Source: Norm Evans' Seahawk Report, January 6, 1983
Since the resumption of the NFL Season, the Seattle secondary -- cornerbacks Keith Simpson and Dave Brown and safeties John Harris and Kenny Easley - has drawn rave reviews everywhere. Typical of the comments about the Seahawks' last line of defense were those offered by New England Coach Ron Meyer and Cincinnati quarterback Kenny Anderson. Said Meyer: "That unit is one of the best in the NFL today. There's a lot of talent there and those four guys really know how to work together. I can only see them getting better and better, which is scary because they are one of the best secondaries in the league as far as I'm concerned." Added Anderson: "Seattle has one of the best defenses in the league, especially at stopping the pass. We watched film on them and we knew they would be tough. They didn't disappoint us. Seattle is good against the pass because they have very good people back there. They are all big and strong, they move well and they react to the ball and read the quarterback. Besides that, they hit. It's one of the tougher secondaries in the league for me to throw against." The Seahawk secondary, for the first few games after the season resumed, was leading the NFL in pass defense, giving up just 106.5 yards per game.

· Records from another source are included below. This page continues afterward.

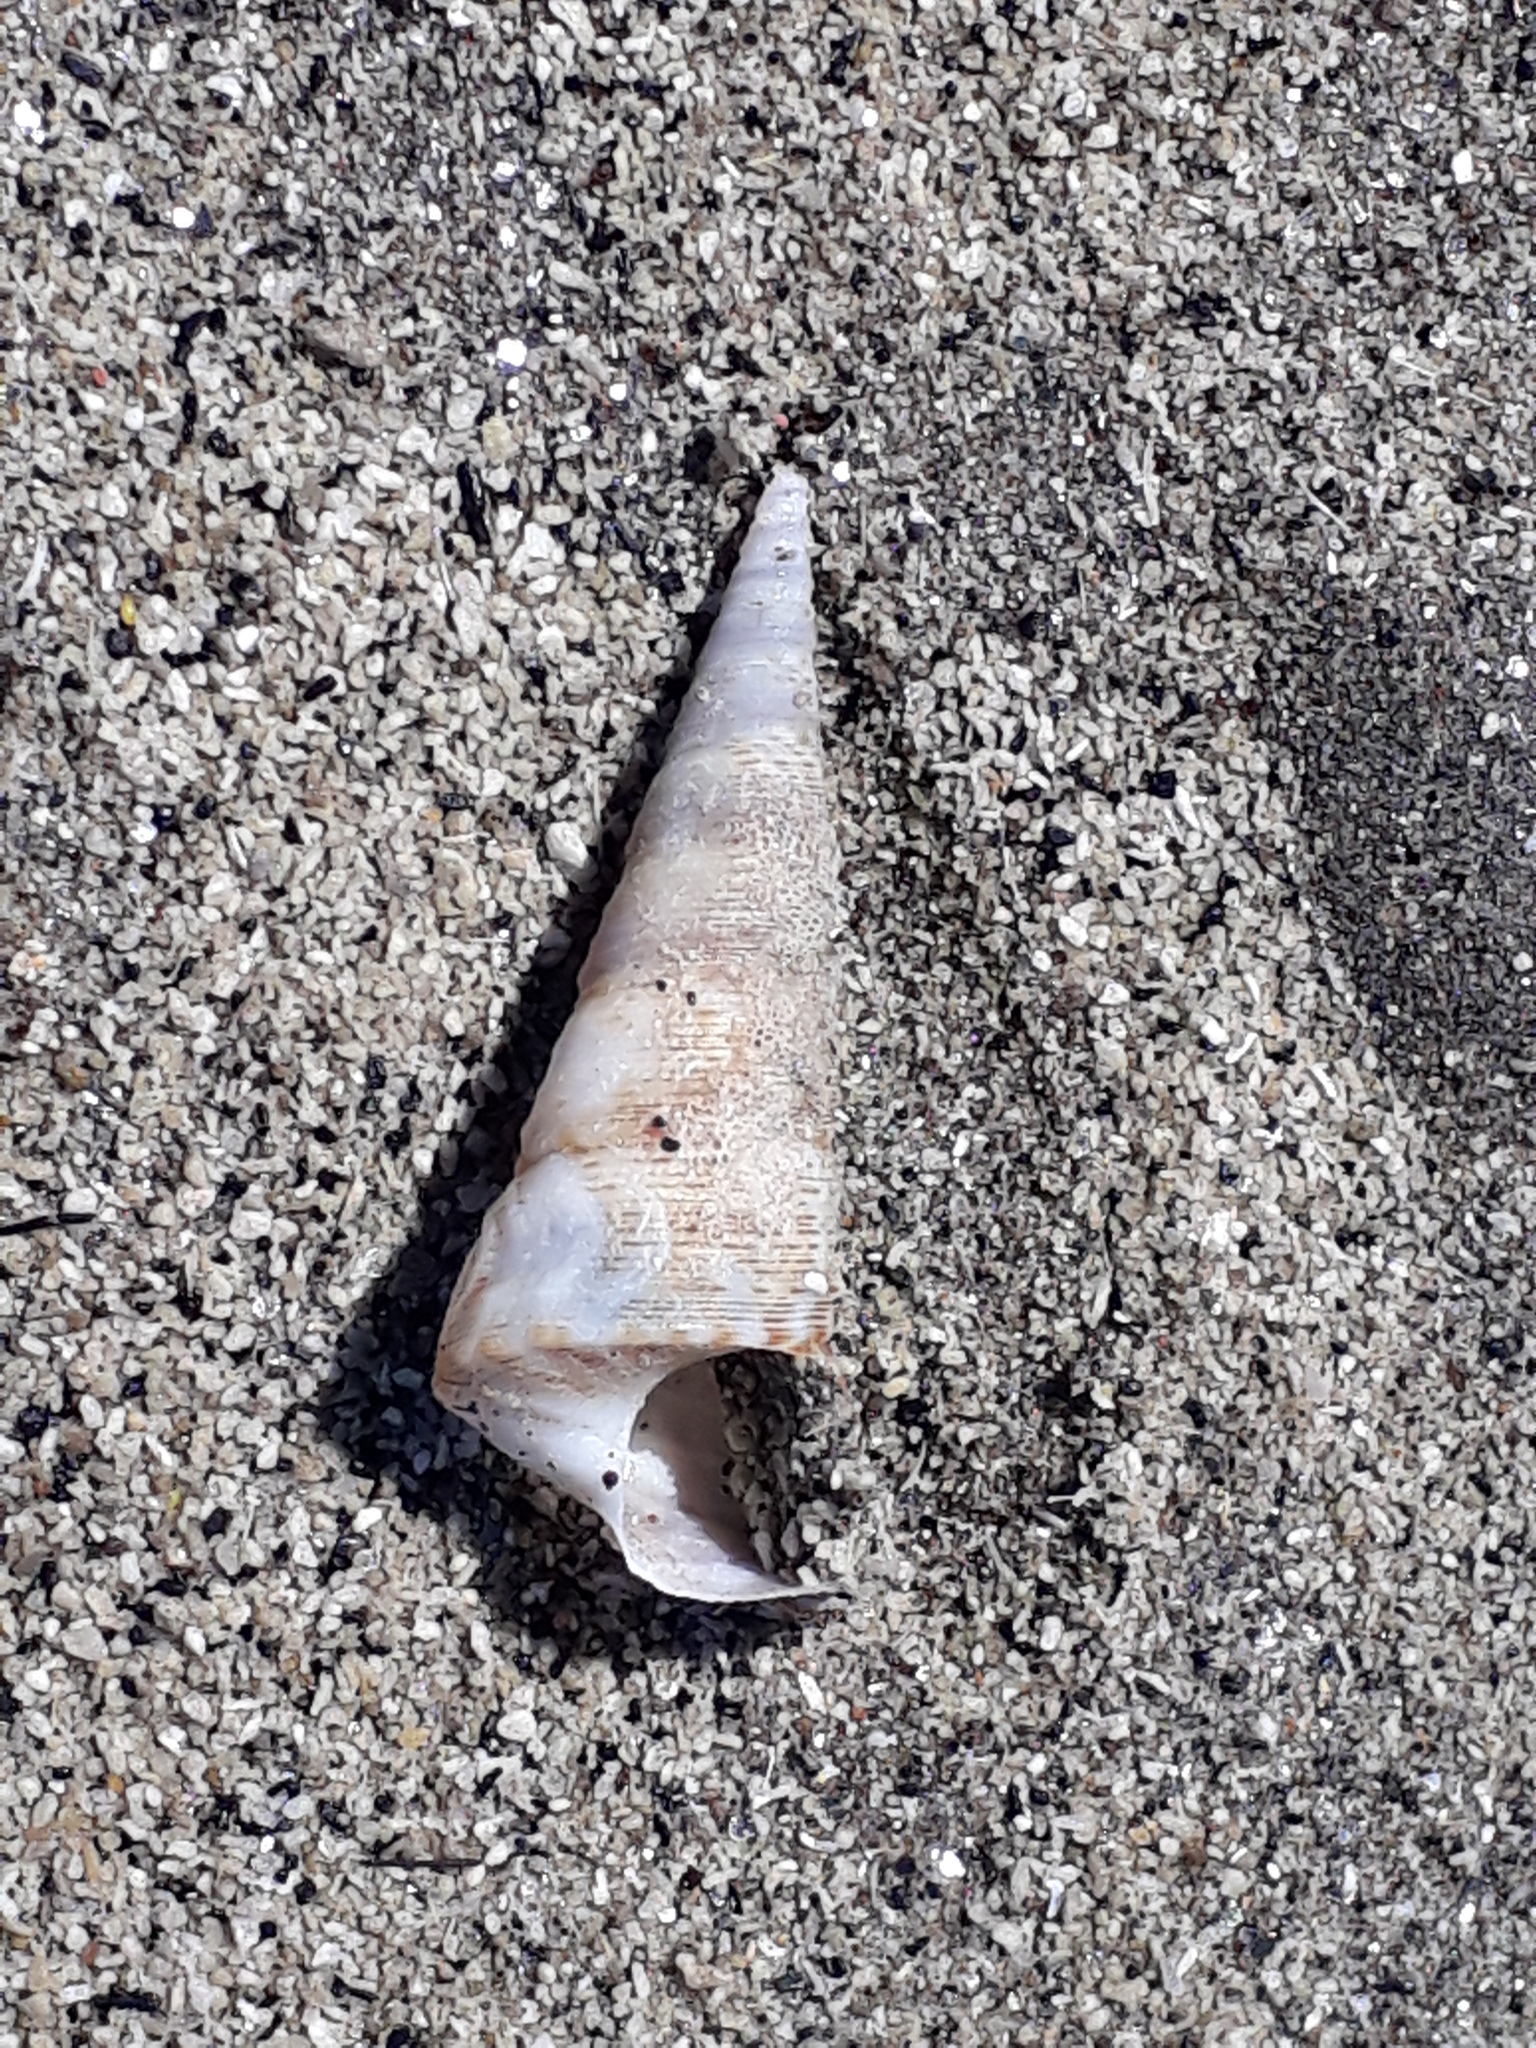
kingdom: Animalia
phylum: Mollusca
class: Gastropoda
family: Turritellidae
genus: Maoricolpus
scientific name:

John Harris, the Seahawk safety many felt was overlooked in last year's all-star balloting, made another solid case this season with four interceptions. Last season, Harris led the entire AFC in swiped passes.
Source: Norm Evans’ Seahawk Report, Oct. 29 – Nov. 4, 1979
A Seahawk Blueprint: from expansion to contention
By Gary Huff
In the third year, Seattle went 9-7 and barely missed not only a spot in the playoffs but also the division championship. Much of the improvement can certainly be traced to the development of the young players acquired during the previous two campaigns. But again in 1978, Jack Patera and John Thompson used all available means to improve the team.
In the draft, the Hawks added Keith Simpson
(1st round), Keith Butler (2nd), Louis Bullard (5th)
and John Harris (7th). Again there was one disappointment. Third-rounder Bob Jury fell behind Harris at free safety and as a result wound up in San Francisco. At last report, Jury was no longer in the NFL.
Seattle also used the trade route to good advantage in 1978, acquiring Efren Herrera and Bill Gregory from the Cowboys. Herrera cost Seattle a fifth-rounder whereas Dallas got sixth round pick and an exchange of third round drafting positions for Gregory. Detroit gave up Ernie Price for defensive lineman Bill Cooke (who has since returned) and Seattle's position in the 1979 eighth round.
As in prior seasons, several free agents made the 1978 team. Still with the Seahawks are Kerry Justin and Brian Peets.